§ Source data:

------------------------------------------------

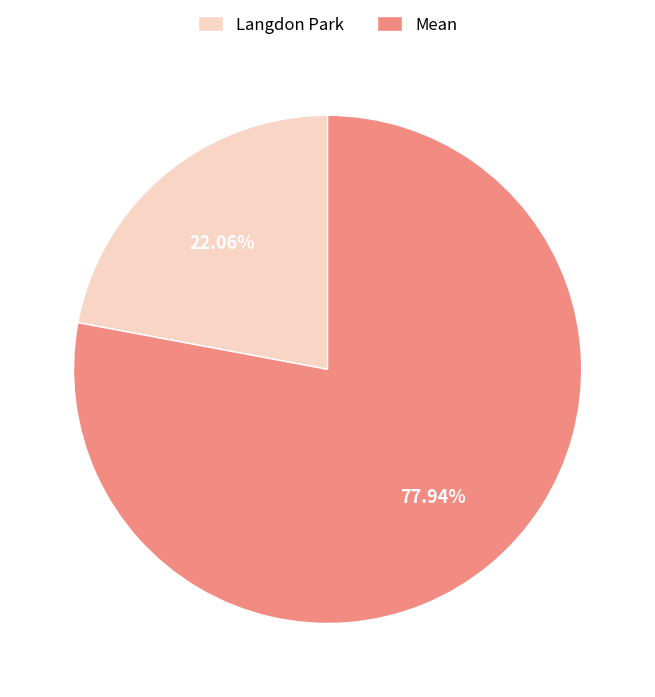

Between Mean and Langdon Park, which is larger?

Mean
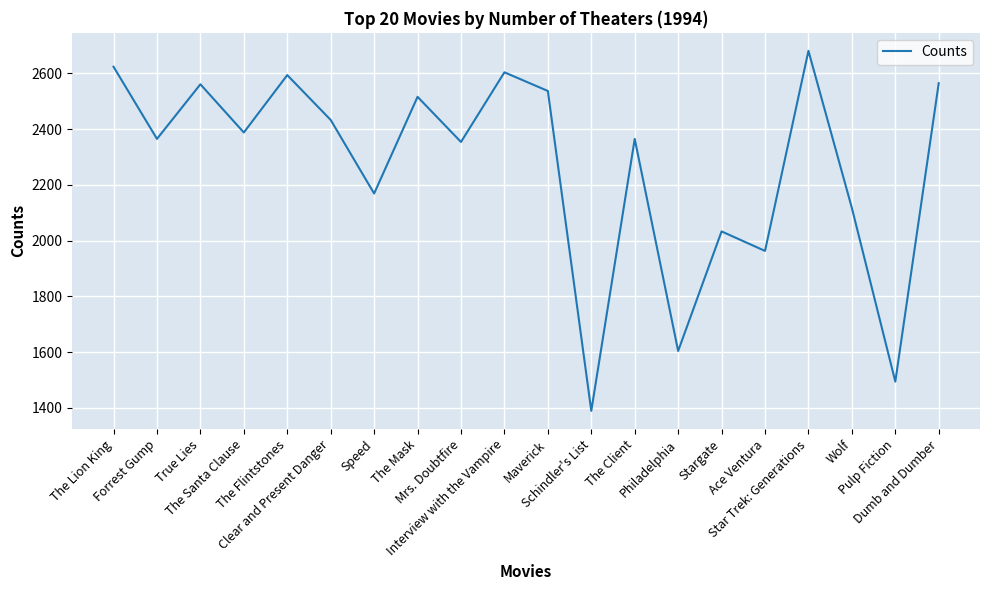

What is the smallest value displayed?

1389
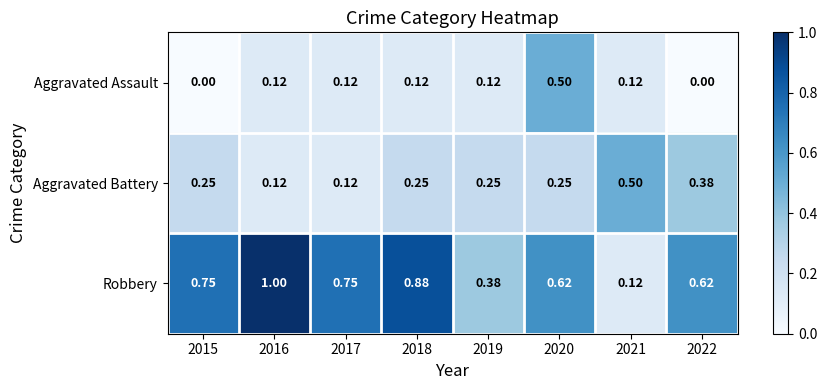

Which series has the largest range (max minus min)?

Robbery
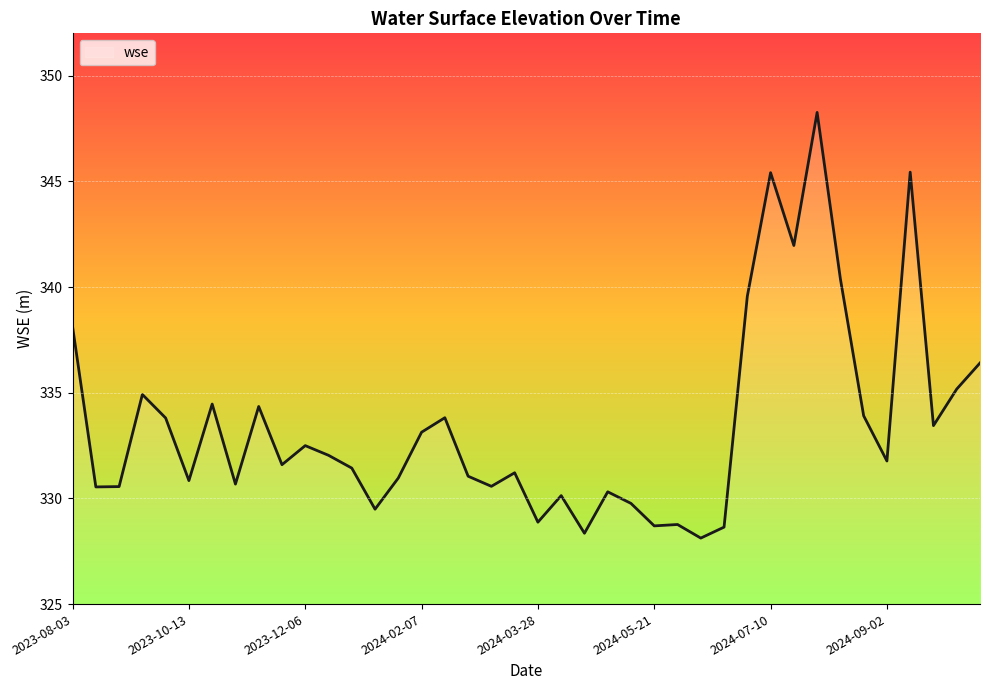

What is the difference between the maximum and minimum values?

20.1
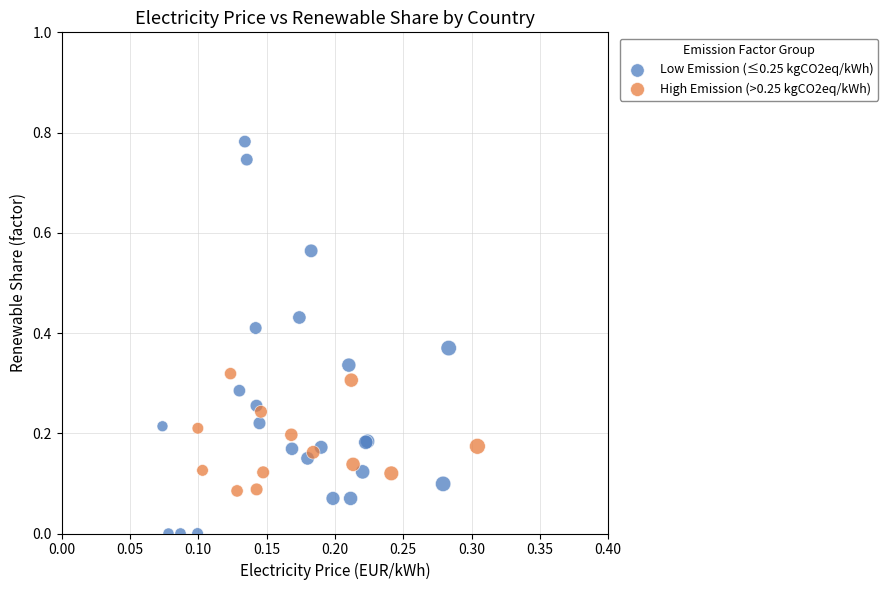

Which series contains the highest Y value?

Low Emission (≤0.25 kgCO2eq/kWh)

------------------------------------------------

§ Task statement: Format the records as a Markdown table with columns Number and Record line, covering the lines from the one containing "What is the difference" through the end of the records. Number the rows, and leave out blank lines and the pictures.

§ Answer:
| Number | Record line |
|---|---|
| 1 | What is the difference between the maximum and minimum values? |
| 2 | 20.1 |
| 3 | Which series contains the highest Y value? |
| 4 | Low Emission (≤0.25 kgCO2eq/kWh) |